Attention and Context

How transformers compute context-dependent representations

Word2Vec assigns one vector per word. But meaning depends on context. "Bank" in "river bank" differs from "bank account." We need representations that incorporate surrounding words.

Transformers solve this through attention—a mechanism that allows each word to "look at" every other word and adjust its representation accordingly.

The Problem with Static Embeddings

Consider the word "crane." Without context:

Could be a bird
Could be construction equipment
Could be the verb "to crane one's neck"

A static embedding must somehow encode all meanings in one vector. It averages across uses, becoming imperfect for any specific use.

Contextual embeddings compute a different vector for "crane" depending on surrounding words.
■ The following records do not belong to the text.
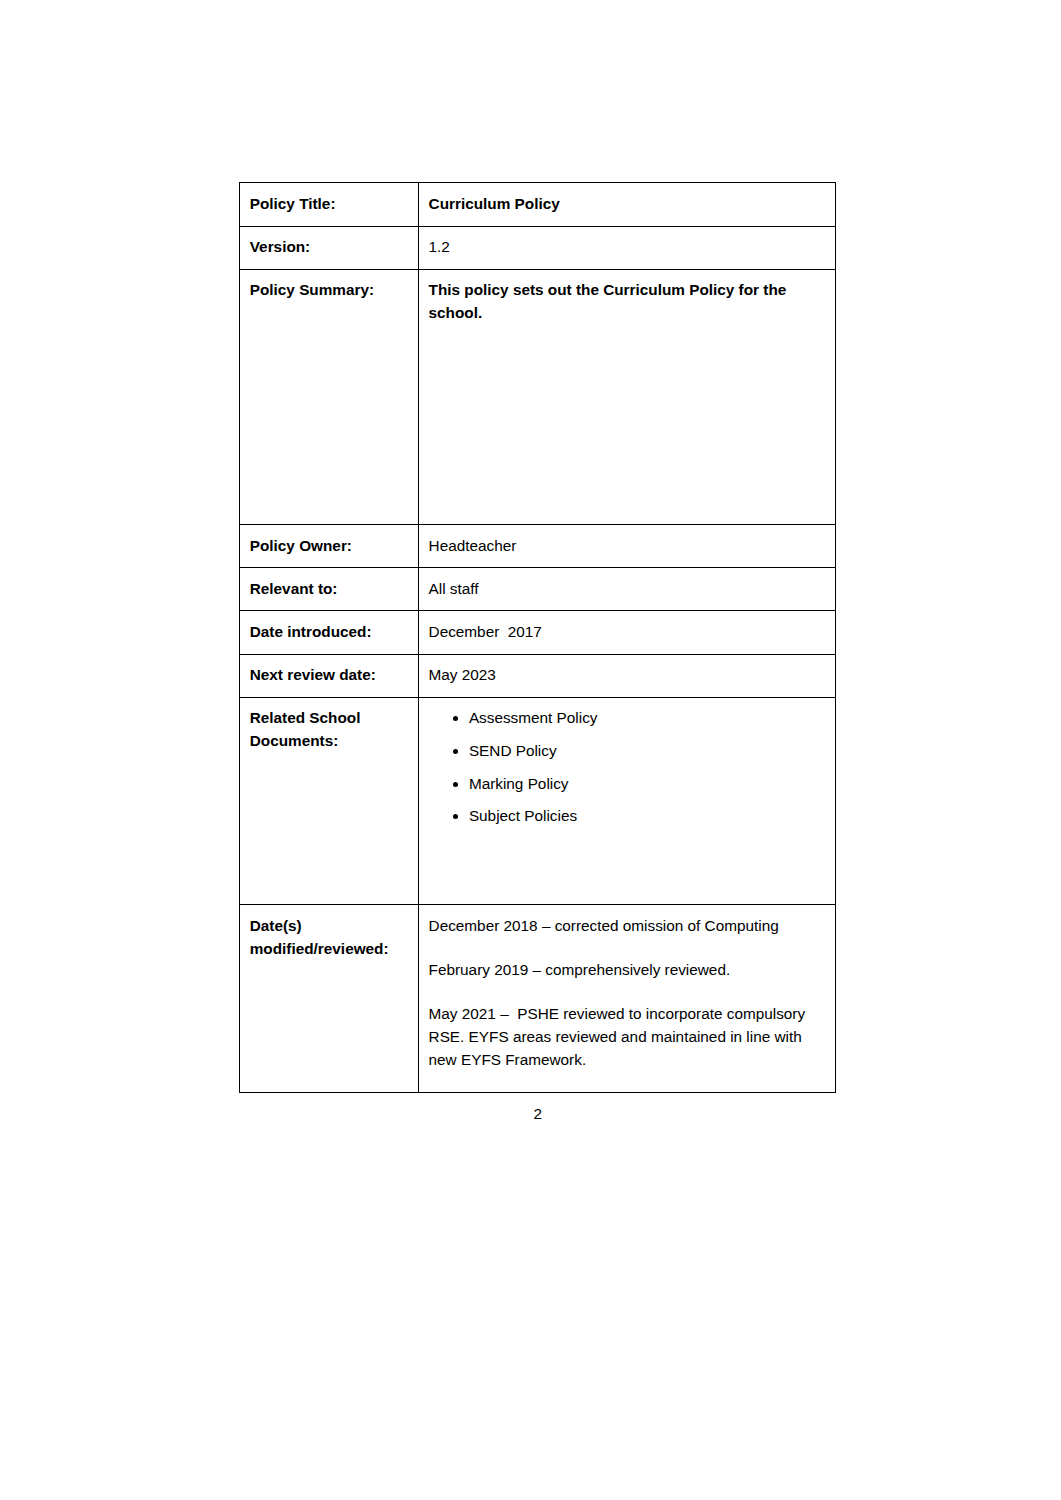| Policy Title: | Curriculum Policy |
| Version: | 1.2 |
| Policy Summary: | This policy sets out the Curriculum Policy for the school. |
| Policy Owner: | Headteacher |
| Relevant to: | All staff |
| Date introduced: | December 2017 |
| Next review date: | May 2023 |
| Related School Documents: | Assessment Policy SEND Policy Marking Policy Subject Policies |
| Date(s) modified/reviewed: | December 2018 – corrected omission of Computing February 2019 – comprehensively reviewed. May 2021 – PSHE reviewed to incorporate compulsory RSE. EYFS areas reviewed and maintained in line with new EYFS Framework. |
2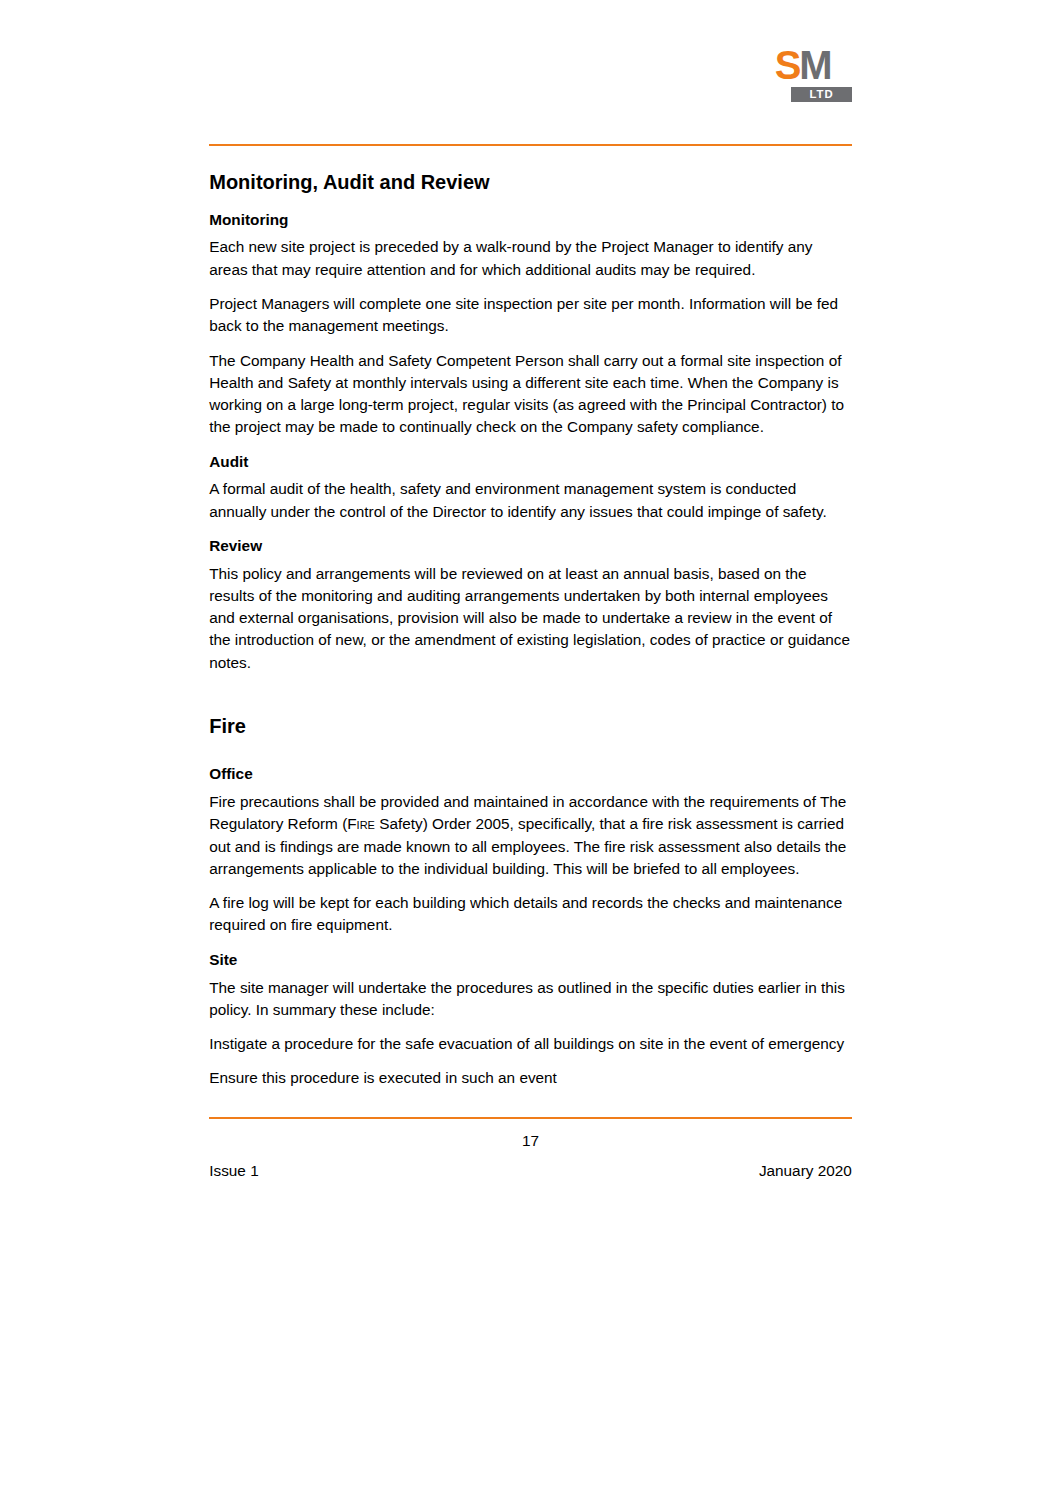SM LTD
Monitoring, Audit and Review
Monitoring
Each new site project is preceded by a walk-round by the Project Manager to identify any areas that may require attention and for which additional audits may be required.
Project Managers will complete one site inspection per site per month. Information will be fed back to the management meetings.
The Company Health and Safety Competent Person shall carry out a formal site inspection of Health and Safety at monthly intervals using a different site each time. When the Company is working on a large long-term project, regular visits (as agreed with the Principal Contractor) to the project may be made to continually check on the Company safety compliance.
Audit
A formal audit of the health, safety and environment management system is conducted annually under the control of the Director to identify any issues that could impinge of safety.
Review
This policy and arrangements will be reviewed on at least an annual basis, based on the results of the monitoring and auditing arrangements undertaken by both internal employees and external organisations, provision will also be made to undertake a review in the event of the introduction of new, or the amendment of existing legislation, codes of practice or guidance notes.
Fire
Office
Fire precautions shall be provided and maintained in accordance with the requirements of The Regulatory Reform (Fire Safety) Order 2005, specifically, that a fire risk assessment is carried out and is findings are made known to all employees. The fire risk assessment also details the arrangements applicable to the individual building. This will be briefed to all employees.
A fire log will be kept for each building which details and records the checks and maintenance required on fire equipment.
Site
The site manager will undertake the procedures as outlined in the specific duties earlier in this policy. In summary these include:
Instigate a procedure for the safe evacuation of all buildings on site in the event of emergency
Ensure this procedure is executed in such an event
17
Issue 1 January 2020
In "the crane flew overhead," the embedding shifts toward bird-related concepts. In "the crane lifted the beam," it shifts toward machinery.

Interactive: Same word, different contexts

The fisherman sat on the bank watching the water flow by.

Static embedding

bank

Same vector regardless of context. Averages all meanings.

Contextual embedding

bank_(river)

Nearby: shore, water, stream, riverside

Attention: The Core Idea

Attention computes how much each word should "attend to" each other word when building its representation.

For a sentence of N words, attention produces an N×N matrix of weights. Each row sums to 1 and represents how one word distributes its attention across all words.

The computation involves three transformations of each word embedding:

Query (Q): "What am I looking for?"
Key (K): "What do I contain?"
Value (V): "What information do I provide?"

Interactive: Query, Key, Value

Attention from "bank"

10%

The

15%

bank

35%

approved

10%

the

30%

loan

Attention(Q, K, V) = softmax(QK^T / √d_k) × V

For each word, we:

Compute its Query
Compare Query to every word's Key (dot product)
Softmax the scores to get attention weights
Weighted sum of Values to get the new representation

Mathematically:

$\text{Attention}(Q, K, V) = \text{softmax}\left(\frac{QK^T}{\sqrt{d_k}}\right)V$

The $\sqrt{d_k}$ scaling prevents dot products from becoming too large in high dimensions.

Multi-Head Attention

One attention pattern cannot capture all relationships. "Bank" might need to attend differently for:

Syntactic relationships (subject-verb agreement)
Semantic relationships (what kind of bank?)
Positional relationships (nearby modifiers)

Multi-head attention runs multiple attention computations in parallel, each with different learned projections.

Interactive: Multiple attention heads

Subject-verb-object relationships

	The	bank	approved	the	loan
The	10	20	50	10	10
bank	20	10	30	20	20
approved	40	20	10	10	20
the	20	20	20	20	20
loan	10	10	40	10	30

Each head learns different patterns. Their outputs are concatenated and projected.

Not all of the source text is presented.